Le jour de l’attentat, Sylvain Vigier, membre du collectif et inconditionnel de Charlie Hebdo, prend sa plume et offre ce texte à l’équipe du journal.
Vous connaissez pas une blague, qu’on rigole?
Charlie Hebdo vit parce que l’on s’y marre. C’est le sourire aux lèvres qu’on l’ouvre tous les mercredis (le vendredi à Sherbrooke), histoire de ricaner sur la morosité ambiante et la gestion de boutiquier de nos dirigeants. L’humour dans la plume et le pinceau, Charlie a la particularité d’avoir des reporters dessinateurs plutôt qu’un abonnement aux agences photos.

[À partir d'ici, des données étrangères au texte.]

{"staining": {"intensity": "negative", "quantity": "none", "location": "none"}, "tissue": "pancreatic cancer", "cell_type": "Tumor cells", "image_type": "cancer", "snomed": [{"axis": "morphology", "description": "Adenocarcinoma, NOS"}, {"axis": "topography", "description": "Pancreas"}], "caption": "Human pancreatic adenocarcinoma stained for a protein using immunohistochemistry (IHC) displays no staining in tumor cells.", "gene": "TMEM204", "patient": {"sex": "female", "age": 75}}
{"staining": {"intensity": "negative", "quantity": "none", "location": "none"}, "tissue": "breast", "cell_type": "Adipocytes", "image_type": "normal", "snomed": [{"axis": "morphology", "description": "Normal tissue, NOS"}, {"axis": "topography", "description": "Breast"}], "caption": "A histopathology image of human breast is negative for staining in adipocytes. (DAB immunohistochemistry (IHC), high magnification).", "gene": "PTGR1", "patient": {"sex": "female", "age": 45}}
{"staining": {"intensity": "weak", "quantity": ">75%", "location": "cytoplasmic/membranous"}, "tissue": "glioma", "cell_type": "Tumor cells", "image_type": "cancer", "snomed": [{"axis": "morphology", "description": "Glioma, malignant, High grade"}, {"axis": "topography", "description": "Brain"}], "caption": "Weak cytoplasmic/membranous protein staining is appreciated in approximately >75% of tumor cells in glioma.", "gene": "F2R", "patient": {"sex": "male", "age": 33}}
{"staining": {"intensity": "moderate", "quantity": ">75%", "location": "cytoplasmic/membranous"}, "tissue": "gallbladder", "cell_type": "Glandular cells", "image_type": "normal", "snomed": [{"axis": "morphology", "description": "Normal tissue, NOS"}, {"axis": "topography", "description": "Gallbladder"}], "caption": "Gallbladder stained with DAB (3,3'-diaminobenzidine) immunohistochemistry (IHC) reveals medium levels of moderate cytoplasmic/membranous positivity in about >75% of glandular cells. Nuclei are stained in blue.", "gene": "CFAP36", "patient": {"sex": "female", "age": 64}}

Wolinski souligne ses états d’âme d’un trait léger, mariant l’actualité dans les robes et les nus des femmes que l’on désire. Cabu réveille en nous le swing, à grand coup de marqueurs noirs dans la moustache du «beauf» qu’il a créé, ou de traits plus élancés, à la hauteur des rêves du «grand Duduche». Charb, c’est la rigueur de Georges Orwell, et les ravages félinocanins de Maurice et Patapon. L’âme exigeante, vindicative, toujours prête à rire et à en rire. La mesquinerie, la crasse et le dégoût des puissants qui méprisent, révélés sans fard dans les mouches vrombissantes de Tignous. Bernard Maris, la plume économique d’Oncle Bernard, puis les éditos post-Philippe Val. Professeur d’économie, il la détestait, la trouvait mortifère, nous l’expliquait avec brio, lui qui voulait nous parler des fleurs, des animaux sauvages, et des livres, toujours des livres, jamais d’économie.
À cette heure, tous les 5 sont morts. Fusillés à coup de Kalach, une arme de guerre. Cinq autres membres de la rédaction, encore sans nom, ont également été abattus. Deux policiers complètent la Cène, dernière conférence de rédaction macabre du journal. Salauds! C’est tout ce qu’il sort de la gorge nouée par le chagrin et la colère. Parce que sous l’émotion, il ne me reste que la mesquinerie de l’insulte face à leur carnage. Là, de suite, ils ont gagné parce qu’en détruisant la tête, les bras, les jambes, leurs corps, ils ont tué le journal. Qui ça «ils»? Des cons!
Charlie, je t’aime. Et c’est pas des balles qui peuvent tuer un amour.